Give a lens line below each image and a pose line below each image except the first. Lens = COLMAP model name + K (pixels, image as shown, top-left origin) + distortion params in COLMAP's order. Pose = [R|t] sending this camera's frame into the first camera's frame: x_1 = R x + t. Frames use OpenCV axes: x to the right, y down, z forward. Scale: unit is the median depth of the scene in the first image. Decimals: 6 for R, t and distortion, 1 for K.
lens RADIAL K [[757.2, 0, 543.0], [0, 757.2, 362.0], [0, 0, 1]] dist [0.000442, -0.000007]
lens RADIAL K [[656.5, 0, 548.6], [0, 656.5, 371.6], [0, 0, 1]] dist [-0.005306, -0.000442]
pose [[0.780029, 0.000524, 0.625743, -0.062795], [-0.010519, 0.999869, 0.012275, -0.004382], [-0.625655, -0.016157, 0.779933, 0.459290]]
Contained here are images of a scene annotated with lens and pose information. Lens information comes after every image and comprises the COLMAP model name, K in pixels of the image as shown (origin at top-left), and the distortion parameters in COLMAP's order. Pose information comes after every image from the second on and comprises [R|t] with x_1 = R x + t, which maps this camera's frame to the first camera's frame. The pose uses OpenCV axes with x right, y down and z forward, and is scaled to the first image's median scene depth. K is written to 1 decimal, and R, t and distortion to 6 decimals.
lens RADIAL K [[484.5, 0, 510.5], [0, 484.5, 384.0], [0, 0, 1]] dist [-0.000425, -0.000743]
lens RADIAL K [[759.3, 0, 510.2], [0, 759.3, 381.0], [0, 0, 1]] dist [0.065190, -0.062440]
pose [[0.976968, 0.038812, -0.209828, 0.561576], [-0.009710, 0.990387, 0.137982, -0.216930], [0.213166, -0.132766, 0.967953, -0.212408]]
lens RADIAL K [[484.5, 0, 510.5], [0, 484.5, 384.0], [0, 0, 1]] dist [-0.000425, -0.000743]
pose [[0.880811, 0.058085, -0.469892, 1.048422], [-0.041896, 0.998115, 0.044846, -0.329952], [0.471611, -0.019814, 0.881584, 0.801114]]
========
Reproduce the material in full, with no word added or dropped.

Give a lens line below each image and a pose line below each image except the first. Lens = COLMAP model name + K (pixels, image as shown, top-left origin) + distortion params in COLMAP's order. Pose = [R|t] sending this camera's frame into the first camera's frame: x_1 = R x + t. Frames use OpenCV axes: x to the right, y down, z forward. Scale: unit is the median depth of the scene in the first image. Decimals: 6 for R, t and distortion, 1 for K.
lens RADIAL K [[757.2, 0, 543.0], [0, 757.2, 362.0], [0, 0, 1]] dist [0.000442, -0.000007]
lens RADIAL K [[656.5, 0, 548.6], [0, 656.5, 371.6], [0, 0, 1]] dist [-0.005306, -0.000442]
pose [[0.780029, 0.000524, 0.625743, -0.062795], [-0.010519, 0.999869, 0.012275, -0.004382], [-0.625655, -0.016157, 0.779933, 0.459290]]
Contained here are images of a scene annotated with lens and pose information. Lens information comes after every image and comprises the COLMAP model name, K in pixels of the image as shown (origin at top-left), and the distortion parameters in COLMAP's order. Pose information comes after every image from the second on and comprises [R|t] with x_1 = R x + t, which maps this camera's frame to the first camera's frame. The pose uses OpenCV axes with x right, y down and z forward, and is scaled to the first image's median scene depth. K is written to 1 decimal, and R, t and distortion to 6 decimals.
lens RADIAL K [[484.5, 0, 510.5], [0, 484.5, 384.0], [0, 0, 1]] dist [-0.000425, -0.000743]
lens RADIAL K [[759.3, 0, 510.2], [0, 759.3, 381.0], [0, 0, 1]] dist [0.065190, -0.062440]
pose [[0.976968, 0.038812, -0.209828, 0.561576], [-0.009710, 0.990387, 0.137982, -0.216930], [0.213166, -0.132766, 0.967953, -0.212408]]
lens RADIAL K [[484.5, 0, 510.5], [0, 484.5, 384.0], [0, 0, 1]] dist [-0.000425, -0.000743]
pose [[0.880811, 0.058085, -0.469892, 1.048422], [-0.041896, 0.998115, 0.044846, -0.329952], [0.471611, -0.019814, 0.881584, 0.801114]]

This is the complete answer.